# Pushing more than blowing?



## burnt03

MTD 10/28, not sure of the year but probably late 90s or early 2000s.

I'm pretty new to snow blowers so maybe this is normal.... while I'm running it, I get good distance out from the impeller (bolted on some rubber flaps to each vane) but it doesn't seem to collect the snow well into the auger? (Even at the slowest wheel speed and fairly light snow) Quite a bit just gets pushed to either side of the chute and I leave big windrows that I have to go over again.

Is this normal or is it something I can adjust? (Auger speed up or something?)

Thanks!


----------



## nwcove

read i similiar post about that issue, any chance someone had the front end of that machine apart and put the augers on the wrong sides?


----------



## cranman

Either that or the shearpins are missing and not pulling the snow in...


----------



## jtclays

If you look at the machine from the bad side (as it would be coming at you) you should see

////////// O \\\\\\\\\ not \\\\\\\ O ///////

Check the shear pins to see if they are in fact there. Likely not your problem, but a 2 stage in light snow needs to go fast enough to load up the bucket. Light snow and slow travel speed aren't the perfect scenario for a 2 stage. Are you sure the augers are in fact rolling forward?
May take few minutes of help from a neighbor or spouse to watch as you approach snow. Easy test is do it right into the biggest pile you have and have them watch to make sure the augers are rolling toward them (obviously at a safe distance) and that they never pause. If they are in fact ////// 0 \\\\\\ and are rolling forward toward the observer they should never pause. If they do you either have sheared impeller shaft pins, or the gear box has gone away on you.


----------



## burnt03

It looks like the leading edge of the blades are leaning out.... I bought it off a guy down the road and he had a few things bolted on wrong so it's possible they're switched up? I've attached a photo.










I'll have to double check whether it's rolling fwd and if it's stalling out or not. Shear pins are both fine.


----------



## sscotsman

Thats 100% the problem..the augers are backwards!
The one on the right needs to switched to the left, and the one on the left needs to be switched to the right.
then it will work correctly..

the way it is set-up now, the augers are spinning snow to the outside edges of the bucket, rather than toward the center of the bucket.










Scot


----------



## drmerdp

That's funny, by the looks of it those don't look like shear bolts. Might wanna make sure those bolts are designed to shear, like a grade 2.


----------



## burnt03

That's bizarre, maybe that's why they sold it lol. Next question, how do I remove the augers? I removed the shear pins (not shear pins, class 5 bolts....) and the 6 mounting bolts on either side of the auger. Looks like a couple roll pins holding the shaft to the centre of the impeller... pull one of those out and rotate it?


----------



## guyl

burnt03 said:


> It looks like the leading edge of the blades are leaning out.... I bought it off a guy down the road and he had a few things bolted on wrong so it's possible they're switched up? I've attached a photo.
> 
> 
> 
> 
> 
> 
> 
> 
> 
> I'll have to double check whether it's rolling fwd and if it's stalling out or not. Shear pins are both fine.

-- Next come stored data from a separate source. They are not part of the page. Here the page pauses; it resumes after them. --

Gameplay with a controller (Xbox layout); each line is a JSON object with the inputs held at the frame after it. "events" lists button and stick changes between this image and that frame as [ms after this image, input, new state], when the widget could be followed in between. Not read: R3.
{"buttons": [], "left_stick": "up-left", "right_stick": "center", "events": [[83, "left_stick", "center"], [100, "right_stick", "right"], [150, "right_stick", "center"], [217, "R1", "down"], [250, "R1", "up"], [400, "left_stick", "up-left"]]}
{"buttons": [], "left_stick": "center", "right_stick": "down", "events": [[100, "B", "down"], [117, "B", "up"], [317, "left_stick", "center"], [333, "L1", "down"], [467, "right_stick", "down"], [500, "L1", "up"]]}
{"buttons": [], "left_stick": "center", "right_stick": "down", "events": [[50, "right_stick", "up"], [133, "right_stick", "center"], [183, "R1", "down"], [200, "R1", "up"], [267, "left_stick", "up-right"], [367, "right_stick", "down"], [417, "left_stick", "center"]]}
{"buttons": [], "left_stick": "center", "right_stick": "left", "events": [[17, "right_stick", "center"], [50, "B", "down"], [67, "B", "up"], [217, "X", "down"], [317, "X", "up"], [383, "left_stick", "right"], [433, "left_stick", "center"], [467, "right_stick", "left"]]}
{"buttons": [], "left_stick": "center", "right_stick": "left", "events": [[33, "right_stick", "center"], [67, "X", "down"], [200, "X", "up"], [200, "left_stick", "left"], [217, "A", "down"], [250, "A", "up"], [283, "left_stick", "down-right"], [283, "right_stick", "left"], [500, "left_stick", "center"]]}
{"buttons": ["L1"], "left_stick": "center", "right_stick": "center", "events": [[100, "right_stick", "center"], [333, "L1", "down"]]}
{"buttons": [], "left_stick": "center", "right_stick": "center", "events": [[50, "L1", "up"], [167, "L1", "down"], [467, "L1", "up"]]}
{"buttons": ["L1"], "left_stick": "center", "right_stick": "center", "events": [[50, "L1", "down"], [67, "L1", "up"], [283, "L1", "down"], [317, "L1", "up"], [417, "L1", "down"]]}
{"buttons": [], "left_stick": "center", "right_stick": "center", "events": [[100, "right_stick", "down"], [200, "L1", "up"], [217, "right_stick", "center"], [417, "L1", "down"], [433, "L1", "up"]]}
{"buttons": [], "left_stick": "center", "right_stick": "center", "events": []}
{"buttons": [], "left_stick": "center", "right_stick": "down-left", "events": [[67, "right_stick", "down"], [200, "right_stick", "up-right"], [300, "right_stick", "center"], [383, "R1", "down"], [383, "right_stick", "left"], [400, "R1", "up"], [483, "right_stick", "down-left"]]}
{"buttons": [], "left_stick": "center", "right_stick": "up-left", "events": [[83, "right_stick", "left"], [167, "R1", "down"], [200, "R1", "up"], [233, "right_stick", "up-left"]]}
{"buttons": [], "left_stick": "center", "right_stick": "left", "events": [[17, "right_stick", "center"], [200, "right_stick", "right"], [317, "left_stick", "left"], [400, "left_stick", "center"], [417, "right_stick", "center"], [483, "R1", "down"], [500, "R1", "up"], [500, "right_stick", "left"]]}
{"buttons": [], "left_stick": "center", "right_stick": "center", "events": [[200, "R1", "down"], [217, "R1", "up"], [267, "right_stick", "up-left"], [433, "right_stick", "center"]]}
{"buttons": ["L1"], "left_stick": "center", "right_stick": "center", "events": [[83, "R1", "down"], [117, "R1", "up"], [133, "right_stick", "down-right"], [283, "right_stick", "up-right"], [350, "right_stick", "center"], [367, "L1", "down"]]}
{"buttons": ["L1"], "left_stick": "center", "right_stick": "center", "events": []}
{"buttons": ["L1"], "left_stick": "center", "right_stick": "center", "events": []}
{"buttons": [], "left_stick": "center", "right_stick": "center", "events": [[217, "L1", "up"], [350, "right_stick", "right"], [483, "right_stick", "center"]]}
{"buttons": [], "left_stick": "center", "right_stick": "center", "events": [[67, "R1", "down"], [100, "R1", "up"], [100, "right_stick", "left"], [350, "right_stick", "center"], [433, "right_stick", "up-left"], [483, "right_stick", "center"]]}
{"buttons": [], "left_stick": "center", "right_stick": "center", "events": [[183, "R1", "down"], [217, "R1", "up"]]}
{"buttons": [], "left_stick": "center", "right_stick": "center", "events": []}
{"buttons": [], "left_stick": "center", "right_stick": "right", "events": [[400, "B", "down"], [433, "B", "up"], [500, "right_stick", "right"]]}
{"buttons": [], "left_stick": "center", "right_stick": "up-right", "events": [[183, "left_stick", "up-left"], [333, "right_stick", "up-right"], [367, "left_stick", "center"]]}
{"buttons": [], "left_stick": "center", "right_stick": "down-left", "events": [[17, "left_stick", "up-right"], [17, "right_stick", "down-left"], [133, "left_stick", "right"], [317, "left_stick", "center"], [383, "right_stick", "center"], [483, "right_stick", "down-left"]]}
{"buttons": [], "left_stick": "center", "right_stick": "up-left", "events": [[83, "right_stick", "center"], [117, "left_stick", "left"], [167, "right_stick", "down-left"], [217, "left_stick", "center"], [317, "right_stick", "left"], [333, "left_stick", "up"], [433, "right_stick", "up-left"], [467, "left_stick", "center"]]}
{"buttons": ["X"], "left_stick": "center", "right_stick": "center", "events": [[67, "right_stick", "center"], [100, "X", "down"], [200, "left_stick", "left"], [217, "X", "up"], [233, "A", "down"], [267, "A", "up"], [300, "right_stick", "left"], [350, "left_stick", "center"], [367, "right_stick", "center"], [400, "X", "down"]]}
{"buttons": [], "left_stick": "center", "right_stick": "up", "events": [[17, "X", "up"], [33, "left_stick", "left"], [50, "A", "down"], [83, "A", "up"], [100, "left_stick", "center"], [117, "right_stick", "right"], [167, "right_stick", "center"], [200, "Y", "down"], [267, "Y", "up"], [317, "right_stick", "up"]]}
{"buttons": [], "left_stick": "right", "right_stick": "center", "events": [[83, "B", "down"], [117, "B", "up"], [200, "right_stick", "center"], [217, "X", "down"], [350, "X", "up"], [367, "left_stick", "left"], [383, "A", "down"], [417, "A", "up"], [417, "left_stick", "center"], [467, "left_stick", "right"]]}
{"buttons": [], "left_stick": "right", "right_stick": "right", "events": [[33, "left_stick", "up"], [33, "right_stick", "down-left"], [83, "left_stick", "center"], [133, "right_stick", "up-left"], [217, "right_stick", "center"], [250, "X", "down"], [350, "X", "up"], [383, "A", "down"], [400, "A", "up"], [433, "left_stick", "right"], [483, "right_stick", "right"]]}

No wait...that's how they're configured for use in Australia, where water in the drain spins the other way!

Hehe, seriously that's a really dumb mistake whoever put them on that way.


----------



## drmerdp

You need to separate the bucket from the rest of the machine. Typically 4 bolts and the two halves of the machine will fall apart.

From there the auger pulley will need to be removed. Then the impeller/auger shaft with gearbox and augers gets pulled out of the impeller bushing as an assembly.

Before you remove the assembly take a moment to check for play in the impeller bushing. It's brass and wears out. It can be real difficult to slide he shaft out of the bushing but since it's clearly been removed at least once before, it shouldn't be too bad.


----------



## burnt03

Got them flipped and working on putting it back together... came up w another question. What sort of oil goes into the gearbox between the two augers? How full should it be filled? Thanks. 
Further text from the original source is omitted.